◆ **小課題 A**: 記録のうち、「Acoustic」という文字列を含む行はいくつありますか。その数だけを答えてください。

◆ **本文**:
☆ ☆ ☆ ☆ ☆ ☆ ☆
May the FOXGOD be with You―

★今日のベビメタ

本日9月17日は、2015年、World Tour 2015 in Japan @大阪・Zepp Nambaが行われた日DEATH

 

アメリカボストン出身のプログレッシヴ・メタルバンド、ドリームシアターのデビューは1989年だが、世界的な大ヒットとなった1992年の2ndアルバム『イメージズ・アンド・ワーズ』が、事実上のデビューかもしれない。

昨年2017年、このアルバム発売25周年を記念して、「IMAGES, WORDS & BEYOND 25th Anniversary Tour」が行われ、9月には来日公演も行われた。

『イメージズ・アンド・ワーズ』は、プログレッシヴ・ロックとしての幻想性と、メタルバンドとしてのヘヴィさを併せ持ち、楽曲のスケール感、演奏の卓越性ともにパーフェクトなアルバムだった。

ボストン出身のテクニカルなプログレバンドというと、MIT出身のプログレ・ハードロックバンド、ボストン(1976年『幻想飛行』でデビュー)が想起されるが、ドリームシアターも、その端正な音作りとクオリティの高さで、“土地柄”を引き継いでいるように思う。

ただ、ボストンが、マルチプレイヤー兼エンジニアのトム・ショルツのプロジェクトなのに対して、ドリームシアターは、凄腕の演奏者の集団である。

マイク・ポートノイ(D2010年脱退)は、周囲をぐるりと埋め尽くしたドラムやパーカッションを縦横無尽に叩きまくるし、ジョン・ペトルッチ(G)は、7弦ギターを駆使して、ものすごい速弾きと変拍子をこなす。これに6弦ベースのジョン・マイアング(B)、壮大なスケールと、テクノ色を併せ持つケヴィン・ムーア(K1994年脱退)が加わったオリジナルメンバーの組み合わせは、ひとつの奇跡であったかもしれない。

昨年ツアーが組まれたように、『イメージズ・アンド・ワーズ』は、現在聴いても全く古臭くなく、CDから音楽が映像のように立ち上がってくる感じがする。

rdアルバム『アウェイク』(1994年)は、より幻想性・物語性が強まり、4曲目の「Erotomania」(インスト)、5曲目の「Voices」、6曲目の「The Silent man」は、共通タイトルの「A Mind Beside Itself」というトータル約20分の組曲の構成になっている。

ぼくが最初に入手したのはこのアルバムで、70年代イギリスのイエスやジェネシスや、フランスのパルサーを思い出し、『イメージズ・アンド・ワーズ』を購入した思い出がある。

前にも書いたが、ぼくはプログレハードというジャンルが好きで、日本では四人囃子や新月の大ファンだったのである。

もし、BABYMETALを知らなかったら、ぼくにとってドリームシアターが現役最高のバンドだっただろう。
☆ ☆ ☆ ☆ ☆ ☆ ☆
◆ **小課題 B**: ドリームシアターについての本文のうち、「本日9月17日は、2015年、World Tour 2015」から「ムシアターは、凄腕の演奏者の集団である。」までを、両端も含めて一字一句そのまま書き写してください。
☆ ☆ ☆ ☆ ☆ ☆ ☆
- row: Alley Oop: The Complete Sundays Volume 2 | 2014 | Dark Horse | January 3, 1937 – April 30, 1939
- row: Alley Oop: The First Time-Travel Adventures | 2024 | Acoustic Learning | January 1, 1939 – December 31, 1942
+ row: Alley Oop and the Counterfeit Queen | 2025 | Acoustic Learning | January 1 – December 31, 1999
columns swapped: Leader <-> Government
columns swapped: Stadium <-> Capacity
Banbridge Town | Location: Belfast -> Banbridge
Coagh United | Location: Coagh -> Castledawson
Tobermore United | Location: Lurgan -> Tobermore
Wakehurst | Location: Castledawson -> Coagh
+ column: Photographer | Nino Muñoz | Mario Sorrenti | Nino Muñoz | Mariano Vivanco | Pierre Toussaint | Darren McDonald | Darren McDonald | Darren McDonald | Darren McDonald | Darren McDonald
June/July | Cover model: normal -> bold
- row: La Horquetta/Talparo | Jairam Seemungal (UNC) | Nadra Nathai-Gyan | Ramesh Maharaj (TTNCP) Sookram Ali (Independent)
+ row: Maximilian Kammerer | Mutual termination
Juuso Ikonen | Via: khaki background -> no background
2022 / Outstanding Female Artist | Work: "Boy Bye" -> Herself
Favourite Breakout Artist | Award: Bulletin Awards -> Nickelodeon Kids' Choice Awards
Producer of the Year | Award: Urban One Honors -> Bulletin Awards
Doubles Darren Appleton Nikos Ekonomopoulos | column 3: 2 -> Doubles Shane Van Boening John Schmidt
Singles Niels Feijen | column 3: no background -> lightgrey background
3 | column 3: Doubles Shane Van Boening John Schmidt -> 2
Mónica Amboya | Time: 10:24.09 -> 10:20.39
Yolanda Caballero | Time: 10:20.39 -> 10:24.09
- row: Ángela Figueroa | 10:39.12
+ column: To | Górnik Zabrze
☆ ☆ ☆ ☆ ☆ ☆ ☆
◆ **課題の解答 A**: 2

◆ **課題の解答 B**:
本日9月17日は、2015年、World Tour 2015 in Japan @大阪・Zepp Nambaが行われた日DEATH

 

アメリカボストン出身のプログレッシヴ・メタルバンド、ドリームシアターのデビューは1989年だが、世界的な大ヒットとなった1992年の2ndアルバム『イメージズ・アンド・ワーズ』が、事実上のデビューかもしれない。

昨年2017年、このアルバム発売25周年を記念して、「IMAGES, WORDS & BEYOND 25th Anniversary Tour」が行われ、9月には来日公演も行われた。

『イメージズ・アンド・ワーズ』は、プログレッシヴ・ロックとしての幻想性と、メタルバンドとしてのヘヴィさを併せ持ち、楽曲のスケール感、演奏の卓越性ともにパーフェクトなアルバムだった。

ボストン出身のテクニカルなプログレバンドというと、MIT出身のプログレ・ハードロックバンド、ボストン(1976年『幻想飛行』でデビュー)が想起されるが、ドリームシアターも、その端正な音作りとクオリティの高さで、“土地柄”を引き継いでいるように思う。

ただ、ボストンが、マルチプレイヤー兼エンジニアのトム・ショルツのプロジェクトなのに対して、ドリームシアターは、凄腕の演奏者の集団である。